PROBLEM STATEMENT:
Report all lines in the records that hold the string "Rendered".

Data records:
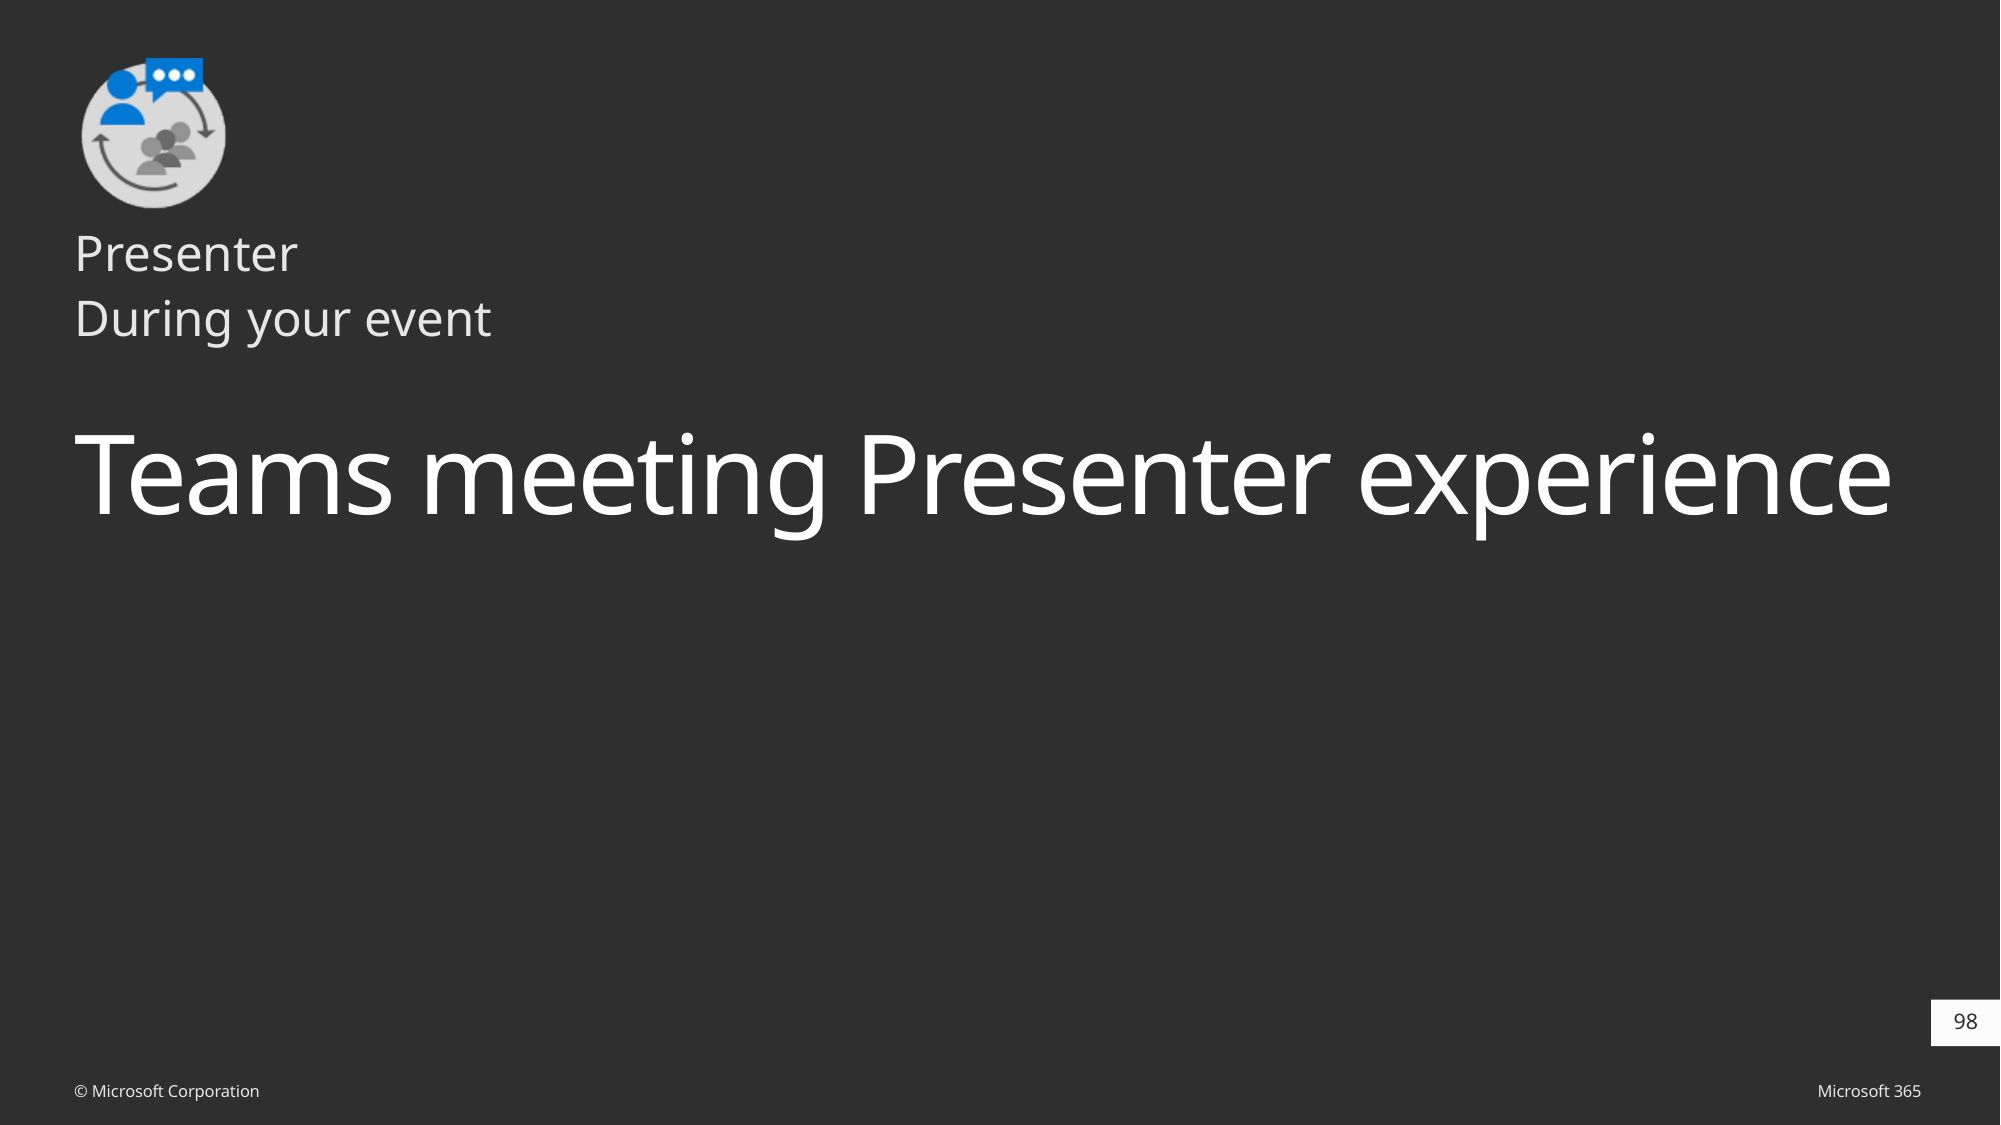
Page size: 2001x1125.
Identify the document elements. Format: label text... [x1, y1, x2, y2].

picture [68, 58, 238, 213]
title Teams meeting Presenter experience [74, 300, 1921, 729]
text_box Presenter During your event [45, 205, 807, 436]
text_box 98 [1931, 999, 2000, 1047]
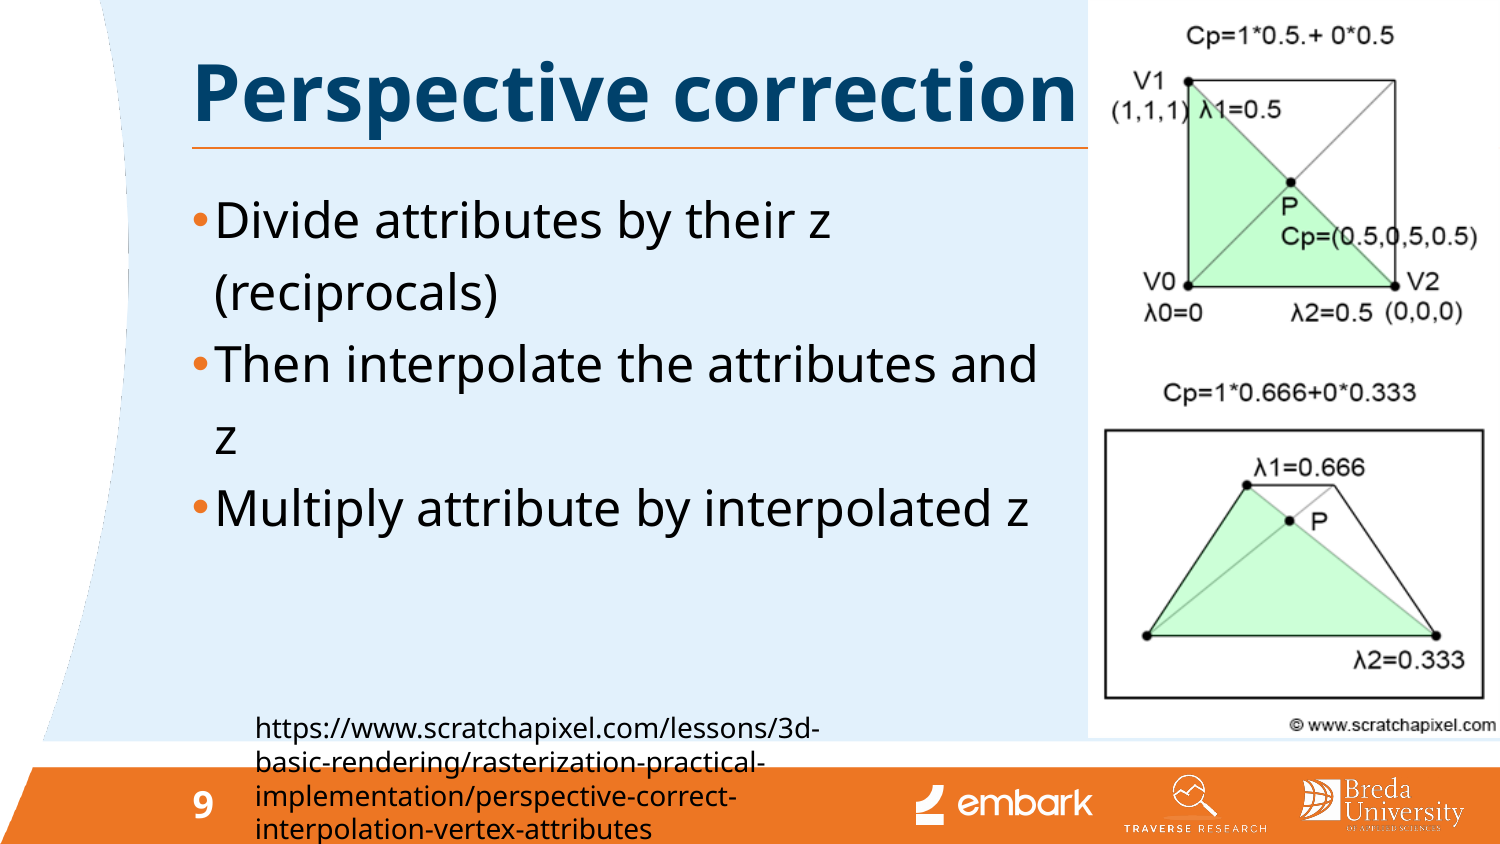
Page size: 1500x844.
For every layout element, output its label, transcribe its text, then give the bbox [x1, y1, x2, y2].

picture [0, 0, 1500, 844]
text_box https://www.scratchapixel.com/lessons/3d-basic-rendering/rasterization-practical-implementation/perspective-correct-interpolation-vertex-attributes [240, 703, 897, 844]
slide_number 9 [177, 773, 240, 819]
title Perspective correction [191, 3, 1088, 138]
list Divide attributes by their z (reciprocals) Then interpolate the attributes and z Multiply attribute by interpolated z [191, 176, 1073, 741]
* * *
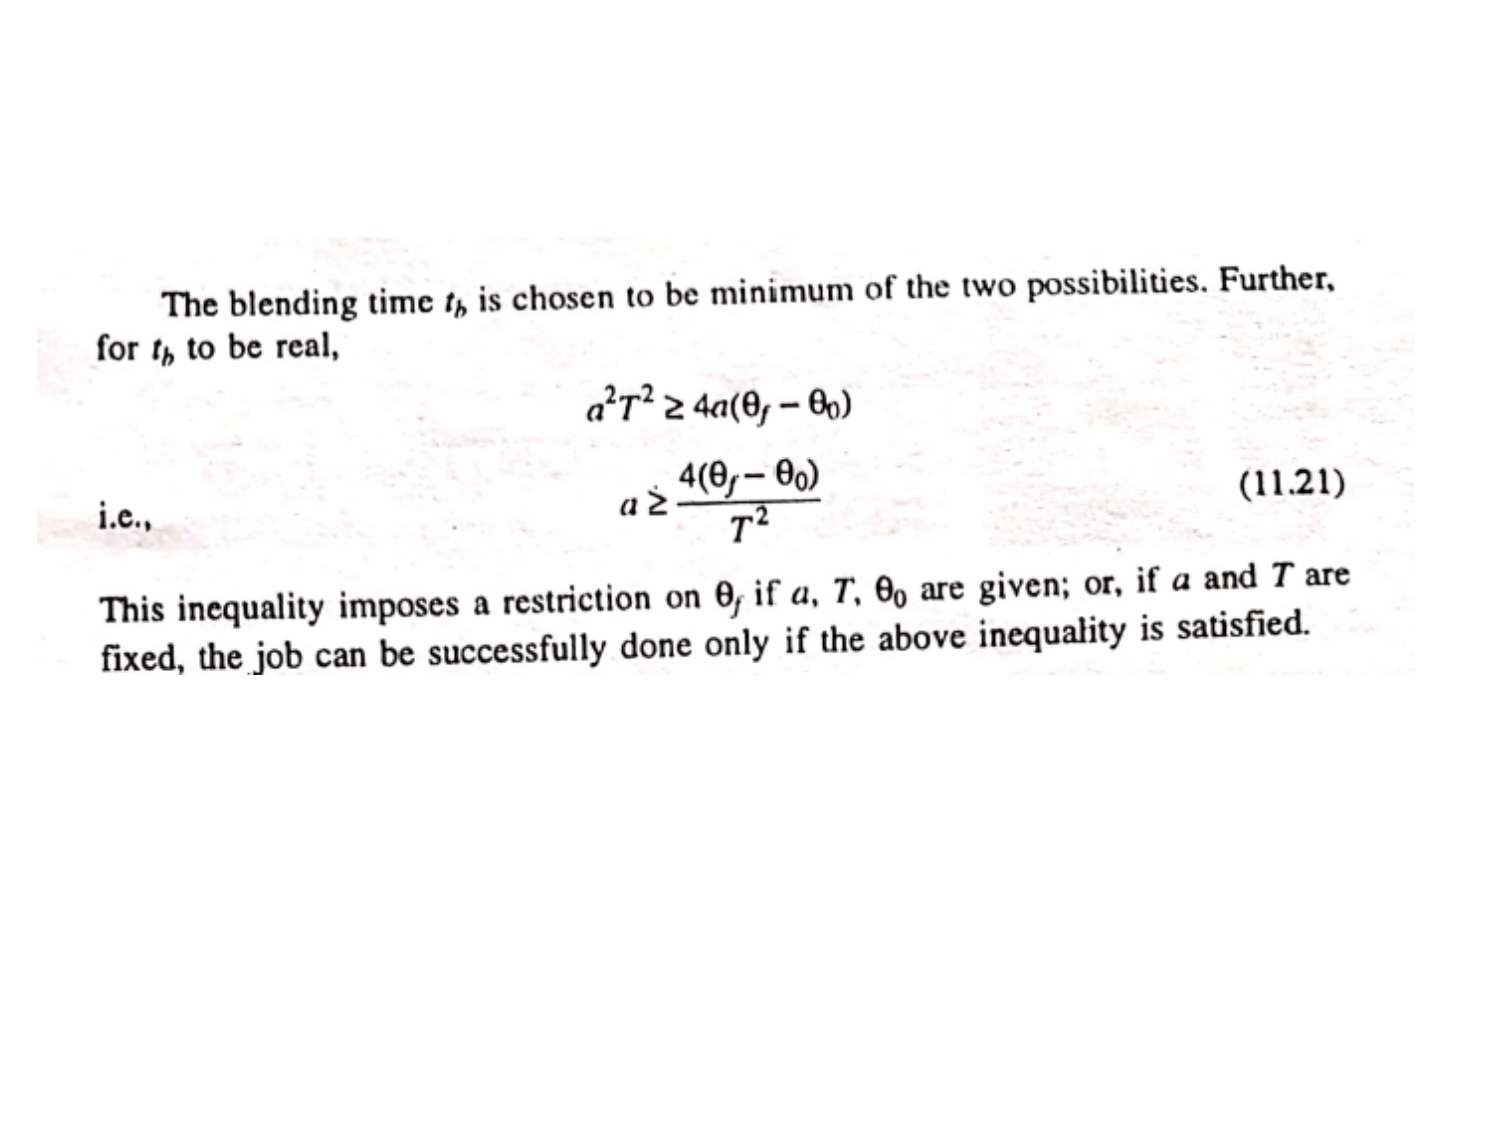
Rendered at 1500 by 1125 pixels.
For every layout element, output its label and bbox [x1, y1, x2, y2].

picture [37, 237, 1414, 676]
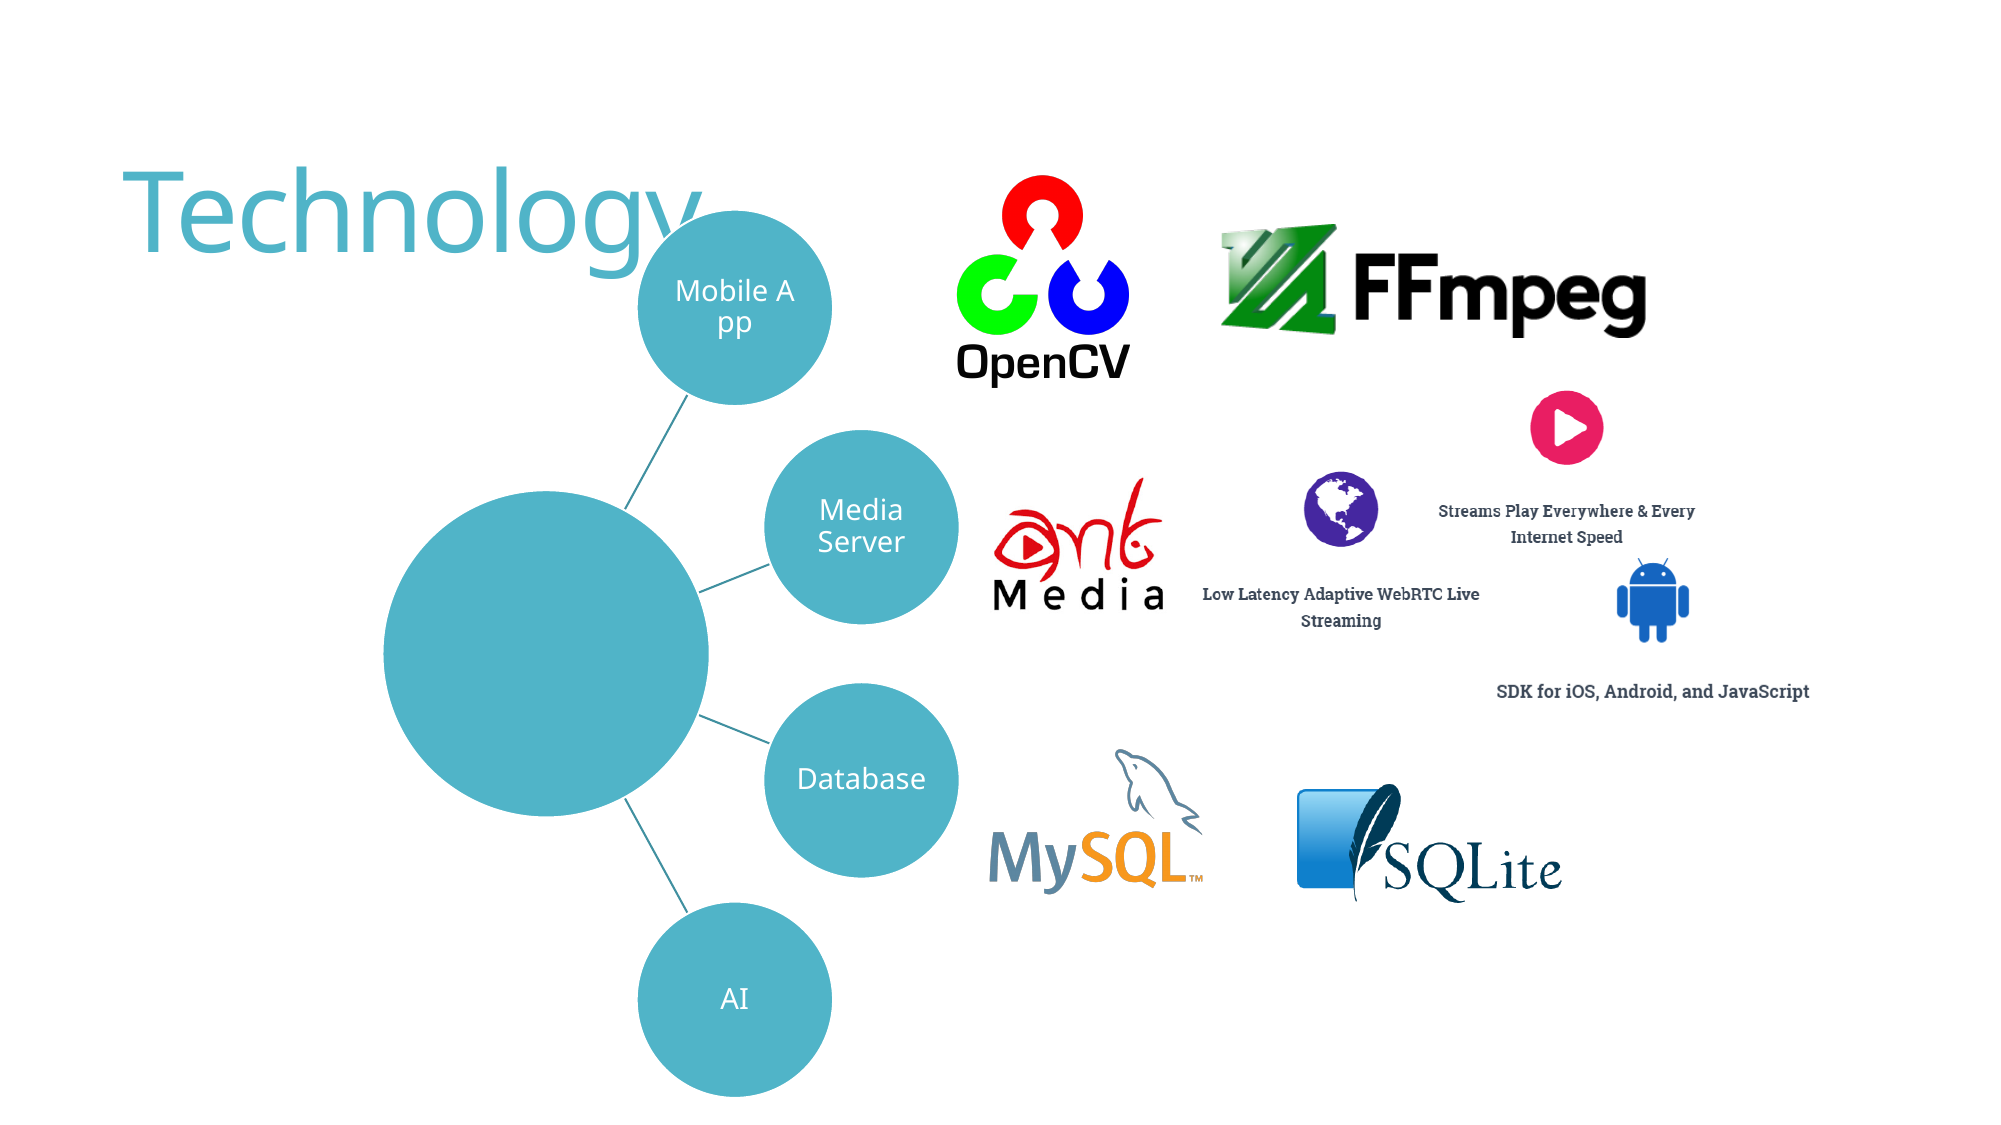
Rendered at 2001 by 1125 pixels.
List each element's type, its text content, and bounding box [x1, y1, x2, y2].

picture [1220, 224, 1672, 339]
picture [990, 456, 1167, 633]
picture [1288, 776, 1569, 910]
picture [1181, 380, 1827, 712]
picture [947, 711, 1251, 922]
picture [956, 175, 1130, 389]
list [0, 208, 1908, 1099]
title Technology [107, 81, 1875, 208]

REPLY TO THE EXERCISE:
Rendered at 1500 by 1125 pixels.
Rendered at 2001 by 1125 pixels.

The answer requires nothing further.